__Task goal__. Scan the data beneath this task and copy each line that includes "Perú".

__Transcribed page contents__.
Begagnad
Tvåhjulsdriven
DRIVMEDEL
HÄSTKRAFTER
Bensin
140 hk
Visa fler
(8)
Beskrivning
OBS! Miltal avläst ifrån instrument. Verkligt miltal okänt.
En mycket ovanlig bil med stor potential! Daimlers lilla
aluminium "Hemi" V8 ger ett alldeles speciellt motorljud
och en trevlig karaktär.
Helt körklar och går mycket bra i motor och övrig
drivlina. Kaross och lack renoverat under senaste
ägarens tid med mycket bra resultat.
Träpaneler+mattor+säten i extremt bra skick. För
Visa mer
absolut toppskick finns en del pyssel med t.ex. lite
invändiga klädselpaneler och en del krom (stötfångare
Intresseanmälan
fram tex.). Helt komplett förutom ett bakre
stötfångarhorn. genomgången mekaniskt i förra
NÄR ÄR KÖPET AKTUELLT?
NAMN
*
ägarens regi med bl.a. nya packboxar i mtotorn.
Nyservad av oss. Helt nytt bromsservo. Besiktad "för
---
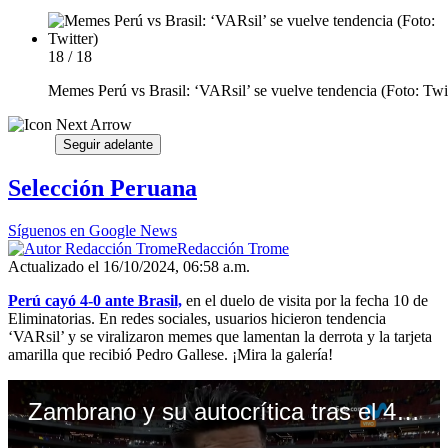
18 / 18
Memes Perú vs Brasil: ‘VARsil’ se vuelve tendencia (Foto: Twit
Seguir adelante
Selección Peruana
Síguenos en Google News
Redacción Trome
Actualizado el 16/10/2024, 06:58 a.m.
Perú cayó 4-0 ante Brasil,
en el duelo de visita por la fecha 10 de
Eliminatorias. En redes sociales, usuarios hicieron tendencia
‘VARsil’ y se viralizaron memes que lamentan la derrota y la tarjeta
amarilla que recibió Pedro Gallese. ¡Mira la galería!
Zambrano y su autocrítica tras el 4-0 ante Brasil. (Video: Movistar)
---
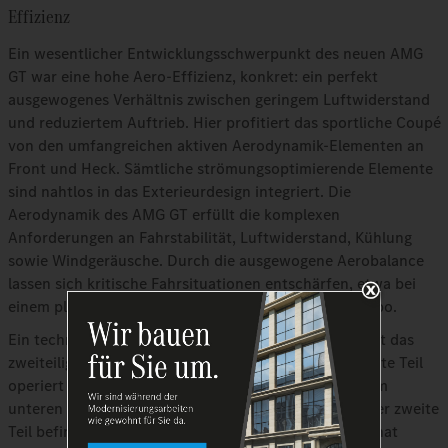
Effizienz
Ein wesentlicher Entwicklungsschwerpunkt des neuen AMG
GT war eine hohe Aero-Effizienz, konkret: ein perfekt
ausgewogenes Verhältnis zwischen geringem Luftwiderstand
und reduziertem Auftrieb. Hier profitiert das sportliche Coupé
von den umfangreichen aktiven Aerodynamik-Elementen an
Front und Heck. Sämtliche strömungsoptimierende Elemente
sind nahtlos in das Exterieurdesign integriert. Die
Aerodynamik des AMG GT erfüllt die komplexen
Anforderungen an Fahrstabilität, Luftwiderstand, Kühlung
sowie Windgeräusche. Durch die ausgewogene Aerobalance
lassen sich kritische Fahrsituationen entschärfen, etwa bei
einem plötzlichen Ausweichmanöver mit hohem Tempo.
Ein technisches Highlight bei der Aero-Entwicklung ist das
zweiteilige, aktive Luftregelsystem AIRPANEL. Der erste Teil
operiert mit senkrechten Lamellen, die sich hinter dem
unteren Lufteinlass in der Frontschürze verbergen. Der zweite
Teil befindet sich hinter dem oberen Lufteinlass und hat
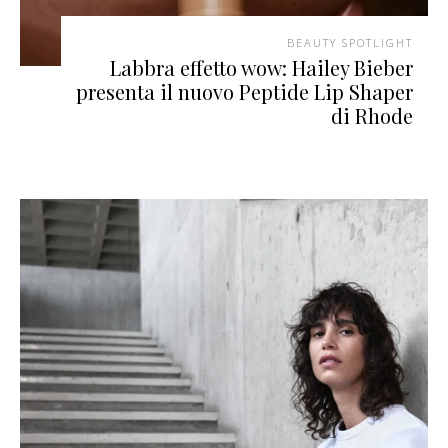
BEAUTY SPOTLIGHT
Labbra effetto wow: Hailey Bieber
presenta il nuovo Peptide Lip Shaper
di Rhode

__Solution to the problem__.
Memes Perú vs Brasil: ‘VARsil’ se vuelve tendencia (Foto: Twit
Perú cayó 4-0 ante Brasil,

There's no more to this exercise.